Le projet « Meuse Saumon 2000 » doit être considéré comme un projet à long terme. La construction des
dernières passes à poissons mosanes aux Pays-Bas est très récente, à savoir décembre 2007, alors qu'elle était
programmée pour 1996. On ne peut donc pas reprocher à la Région wallonne le manque de remontée de
saumons. Ces remontées de saumons adultes confirment le succès de cet ambitieux, mais réaliste programme
Meuse Saumon 2000, commencé dans les années 1980 et inscrit dans la mobilisation internationale pour sauver
le saumon de l'Atlantique des deux côtés de l'océan.
En ce qui concerne le programme de construction des autres passes à poissons sur la Meuse belge, des
projets existent à Andenne, Ampsin-Neuville et Hastière.
Les passes existantes sont utilisées par de nombreuses espèces de poissons et pas uniquement par le
saumon. Ainsi, de 1999 à 2005, au moins 71.000 poissons appartenant à 35 espèces ont été interceptés dans les
échelles du barrage de Visé-Lixhe. Le suivi scientifique des nouvelles passes à poissons de Wallonie montre
d'ailleurs globalement des résultats très positifs.
Le fait que des saumons n'aient pas été interceptés en amont du barrage de Visé-Lixhe ne doit pas être
compris comme un manque de fonctionnalité des passes à poissons qui se trouvent en amont de ce barrage.
Il s'explique très simplement par le fait que tous les saumons remontant dans l'échelle à poissons de Lixhe
sont interceptés pour le suivi scientifique et pour être reproduits artificiellement par le Service de la Pêche, les
alevins étant ensuite remis dans les rivières wallonnes.
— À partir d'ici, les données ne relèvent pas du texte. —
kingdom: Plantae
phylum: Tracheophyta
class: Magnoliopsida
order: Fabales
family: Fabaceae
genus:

Ces poissons adultes n'ont donc pas pour l'instant la possibilité de remonter plus en amont et ce n'est le
signe d'aucun manque de fonctionnalité des échelles situées en amont. En fonction du nombre de saumons à la
remontée et dès l'accessibilité des frayères naturelles sur l'Ourthe, cette politique sera adaptée.
M. Philippe Fontaine (MR). – Je vous remercie pour la précision de votre réponse notamment en ce qui
concerne la destination des saumons qui apparemment n'iront pas plus loin que Lixhe.
Je suppose que l'objectif
final est de faire en sorte que les saumons viennent un jour frayer dans nos cours d'eau.
Il est par ailleurs important que les différentes passes à poisson promises soient mises en place.